The agreement itself is, above all, a motorway along which one can travel from a kind of preamble - the section is called Antecedentes - that PSOE and Junts share, in their explanation of why we have reached this current point. Both parties go back to the Nueva Planta decrees "which abolished the constitutions and secular institutions of Catalonia", a consequence of the fall of Barcelona in 1714. They also note that linguistic and cultural issues have been subject to severe legal limitations, and even to bans and active persecution, to arrive at the conclusion, from both parties, that this has meant that "a significant part of Catalan society has not felt identified with the system in force in Spain". As this Thursday marked the ninth anniversary of the 9-N consultation of 2014, the balancing act carried out in referring to both this and the 1-O referendum of 2017 is significant. "The Catalan institutions promoted, first, a popular consultation on November 9th, 2014, and then an independence referendum on October 1st, 2017 - both suspended and subsequently annulled by the TC - with a massive turn-out in favour of the independence of Catalonia," the document states.

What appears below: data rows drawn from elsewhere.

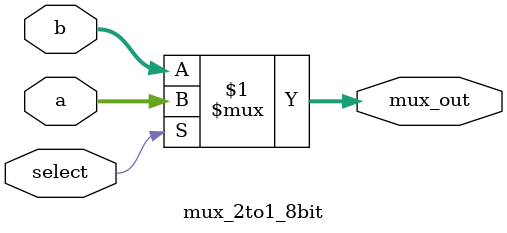
<source format=v>
module mux_2to1_8bit (
    input select,          
    input [7:0] a, 
    input [7:0] b,  
    output [7:0] mux_out  
);
    assign mux_out = select ? a : b; 

   
endmodule

</source>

But the importance of the document and its future expectations must be sought in two points: the amnesty and the international mechanism that will have the functions of supporting, verifying and monitoring the entire negotiation process and the agreements that are reached. The amnesty law will include both leaders and participants who, before and after the 2014 consultation and the 2017 referendum, were the subject of judicial decisions or processes linked to these events. The acceptance of lawfare, which has been subject to exhaustive discussion by the two parties, is reached via an indirect route: "The conclusions of investigative committees that will be set up in the next legislature will be taken into account in the application of the amnesty law on the extent that coverage could be given to situations embodied in the concept of 'lawfare' or the judicialization of politics, with the consequences that, where appropriate, these may lead to actions of responsibility or legislative change". What we see here is what has been, and continues to be, one of the battle horses, and we will see how the amnesty law resolves it when it is presented to the Congress of Deputies on Monday.

And what remains is the part that will end up being the cornerstone of the agreement: the international verification mechanism. This element, not called a table because Junts regards that name as cursed and instead referred to as a "mechanism", will meet monthly, and is converted by Puigdemont's party into a permanent "I give you, you give me", or if not, the legislature will collapse and new elections will be held, and thus the route to be taken could be important. For Junts, the fact that it has no patches of power to defend - the party is outside the main Catalan institutions - should allow it to concentrate on defending the position in Madrid and chipping off power in each negotiation. And raising the most controversial issues with the authority given by its seven deputies.

This will be, from now on, the game to be played and the real thermometer to assess the temperature of the agreement signed this Thursday in Brussels.